Document:
####
BTW, if you don't understand horizontal and vertical components of a force, you better go to Wikipedia and find out fast. :naughty:

 

Is this horizontal force on me from the Eiffel Tower anything special or different from the vertical force I feel on my butt as I sit in this chair? No. No. A thousand times, No.

 

Is this horizontal force due to some special nature of the mass tugging on me? No. Or to some special nature of ME? No. Gravity works in all directions equally. It works in all directions. Period.

 

The force of gravity is a force. I never thought I would have to explain this, but given the way this thread is going, it's necessary. It's a force. It's a "pull" on the mass of one object caused by the mass of another object.

 

Yes, the force of gravity is "bidirectional"! :eek2: Dammit, ALL forces are "bidirectional". Hello! Newton's Laws of Motion: "For every reaction (force) there is an equal but opposite reaction (counter-force)." If my finger pushes against a can of Coca-Cola with a force of 1 pound, then the can is also pushing against my finger with a force of 1 pound. There are no "naked" ("unidirectional") forces in the Universe.

 

When two opposite but equal forces cancel each other out at a point, there is no "residue" left over. They cancel out. Zero remains. When lots of opposite but equal forces act over the surface of a non-zero volume, like the Coke can, then the contents do not "feel" a force, they "feel" pressure.

 

A force caused by gravity is basically indistinguishable from any other force, in terms of HOW it affects matter, and HOW the matter behaves as a result. There are "elastic" objects -- there are no "elastic" forces. A force is a pull or push. Period. And a pull equals a -push. Period.

 

Given a spherical Earth (not true but close enough), then anywhere on its surface, the sum total of ALL vertical and horizontal forces from gravity will be a single vertical force toward the center of the Earth (your "weight"). All horizontal gravitational components will cancel out.

 

These canceled-out horizontal gravitational components are truly cancelled-out. They do not create a "negative pressure" or a "residue force" or a "bidirectional stretching factor" or a "mortistat gradient" or an "elastic conundrum" or an "inertial fotticyte" or anything else.

Posted
...If you are interested in reviewing the mathematics behind my claim that all orbs experience horizontal gravitational attraction ....
Cold-co,

correct me if I'm wrong, but didn't you say you were doing these calculations in an Excel spreadsheet? I cannot imagine your spreadsheet being greater than 2 Mbytes, but I guess it could be.

 

Why don't you PLOT the data? Then you can copy the plot, paste it into a Word document and certainly either post it or attach it to a PM to any of us.

 

That would kill two birds with one stone.

Posted
stereo, please be more careful with your spelling, grammar, sentence structure, etc. The two sentences above are almost indecipherable. I can, with effort, translate what *I* would have meant if *I* had written them, but I am not sure at all what *you* meant by them.

 

Sorry. Bad typing is my norm. Should have proofread.

Posted

To all,

 

I am in complete agreement with contributions of a sphere above me are "canceled out".
####
Exercise task A:
List every quoted effect that the gravity forum thread says the canceled-out horizontal gravitational components do not create.
Exercise task B:
In the gravity forum thread, what does the sum of all vertical and horizontal gravitational forces become anywhere on the surface of a spherical Earth?
Exercise task C:
Pick up the gravity forum thread after its final sentence and write its next part.
The entries that follow were taken from a separate source.

(Collected data entries)
####
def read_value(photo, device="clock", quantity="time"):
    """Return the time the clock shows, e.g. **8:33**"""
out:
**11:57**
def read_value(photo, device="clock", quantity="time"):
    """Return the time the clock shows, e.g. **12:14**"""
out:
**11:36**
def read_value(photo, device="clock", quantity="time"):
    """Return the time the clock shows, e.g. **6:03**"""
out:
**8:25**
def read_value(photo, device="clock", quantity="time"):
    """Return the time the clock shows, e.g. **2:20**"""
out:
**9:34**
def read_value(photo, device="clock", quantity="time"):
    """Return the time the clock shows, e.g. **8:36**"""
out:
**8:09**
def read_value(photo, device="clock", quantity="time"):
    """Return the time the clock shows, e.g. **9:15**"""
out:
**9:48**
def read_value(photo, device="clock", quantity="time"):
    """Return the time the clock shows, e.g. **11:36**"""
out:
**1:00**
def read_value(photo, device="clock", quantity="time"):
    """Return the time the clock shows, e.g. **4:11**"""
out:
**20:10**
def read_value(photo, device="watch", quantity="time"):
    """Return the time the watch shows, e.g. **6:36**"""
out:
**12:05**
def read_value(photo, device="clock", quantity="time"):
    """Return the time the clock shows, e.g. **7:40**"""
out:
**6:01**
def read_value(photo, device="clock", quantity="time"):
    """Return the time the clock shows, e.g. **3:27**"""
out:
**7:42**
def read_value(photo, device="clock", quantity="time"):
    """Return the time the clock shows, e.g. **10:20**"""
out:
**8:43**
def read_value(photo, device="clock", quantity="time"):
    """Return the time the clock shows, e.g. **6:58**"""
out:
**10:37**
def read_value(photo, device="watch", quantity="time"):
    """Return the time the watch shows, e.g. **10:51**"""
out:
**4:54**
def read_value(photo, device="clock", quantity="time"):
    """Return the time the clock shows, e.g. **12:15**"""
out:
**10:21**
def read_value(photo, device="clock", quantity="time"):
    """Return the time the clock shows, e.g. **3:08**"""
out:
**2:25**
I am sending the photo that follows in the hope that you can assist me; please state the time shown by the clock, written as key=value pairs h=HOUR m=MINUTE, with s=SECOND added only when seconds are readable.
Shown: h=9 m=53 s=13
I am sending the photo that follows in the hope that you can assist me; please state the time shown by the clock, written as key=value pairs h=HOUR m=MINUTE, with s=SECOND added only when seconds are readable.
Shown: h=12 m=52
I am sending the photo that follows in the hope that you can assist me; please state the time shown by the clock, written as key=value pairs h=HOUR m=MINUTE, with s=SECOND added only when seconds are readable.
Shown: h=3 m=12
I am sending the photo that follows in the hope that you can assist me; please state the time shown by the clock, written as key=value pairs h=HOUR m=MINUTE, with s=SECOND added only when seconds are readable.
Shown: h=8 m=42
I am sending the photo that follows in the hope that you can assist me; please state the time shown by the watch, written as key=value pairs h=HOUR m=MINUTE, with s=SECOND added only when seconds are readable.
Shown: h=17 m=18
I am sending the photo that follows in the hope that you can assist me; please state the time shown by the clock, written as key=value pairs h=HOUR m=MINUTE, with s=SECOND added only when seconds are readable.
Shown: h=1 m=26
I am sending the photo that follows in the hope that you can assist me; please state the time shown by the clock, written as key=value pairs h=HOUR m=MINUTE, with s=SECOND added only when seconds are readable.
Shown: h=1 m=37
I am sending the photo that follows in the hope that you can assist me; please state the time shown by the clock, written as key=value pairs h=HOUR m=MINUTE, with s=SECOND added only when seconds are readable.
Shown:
####
Right answer A:
- "negative pressure"
- "residue force"
- "bidirectional stretching factor"
- "mortistat gradient"
- "elastic conundrum"
- "inertial fotticyte"

Right answer B:
It becomes a single vertical force toward the center of the Earth.

Right answer C:
Believe me, I had to work this out one of the *star'd Homework problems for my freshman

physics class and it was a bear. I was very thorough in my proof to work out for a sphere

that any horizontal component of gravity is canceled out due to symmetry. :eek2:

 

The only thing I can add is the Earth is "not quite" spherical. The deviation in any horizontal

component has got to be less than 3 orders of magnitude lower down, so is negligible. :naughty:

 

maddog

Posted

For All:

I'm in complete agreement with the concept of vertical gravity deminishing as you progress into the earth, that's not the problem. Where the problem lies is in your concept that all horizontal forces cancel out. Due to the nature of matter, those forces are still present. They are balanced, but they are still there and actively pulling. Only when you try to disturb that balance must the strength of their pulls be considered. Since current thinking believes these pulls cancel out, your textbooks do not address these pulls. If you cannot conceive of a latent force being present in matter, a force that hold matter together in the manner put forth by Newton in his universal gravitational equation, then all the arguments I have put forth are mute.

 

Bulldog:

Go to the site that Charlie O gave you the routing for; step throught the whole PowerPoint presentation, there you will find the schematic and resultant forces displayed.

Posted
For All: I'm in complete agreement with the concept of vertical gravity deminishing as you progress into the earth, that's not the problem.

Then where prey tell is the problem ?

Where the problem lies is in your concept that all horizontal forces cancel out. Due to the nature of matter, those forces are still present. They are balanced, but they are still there and actively pulling. Only when you try to disturb that balance must the strength of their pulls be considered. Since current thinking believes these pulls cancel out, your textbooks do not address these pulls. If you cannot conceive of a latent force being present in matter, a force that hold matter together in the manner put forth by Newton in his universal gravitational equation, then all the arguments I have put forth are mute.

Maybe you do not understand Vectors have both magnitude And Direction. When two

Vectors oppose each other in direction And their respective magnitudes are Exactly Equal, this directly implies that the Resultant will equivicate to Zero === 0, Nada, Nil,

Nothing, no More. Get it. I proved it in a homework in Freshman Physics. We are talking

of the resultant force, not that your pretty little component which didn't vanish per se. It

just met it's match by another force of equal (magnitude) and opposite (direction).

I can conceive of a lot. Though Latent implies some residual amount beyond the Resultancy.

 

Bulldog: Go to the site that Charlie O gave you the routing for; step throught the whole PowerPoint presentation, there you will find the schematic and resultant forces displayed.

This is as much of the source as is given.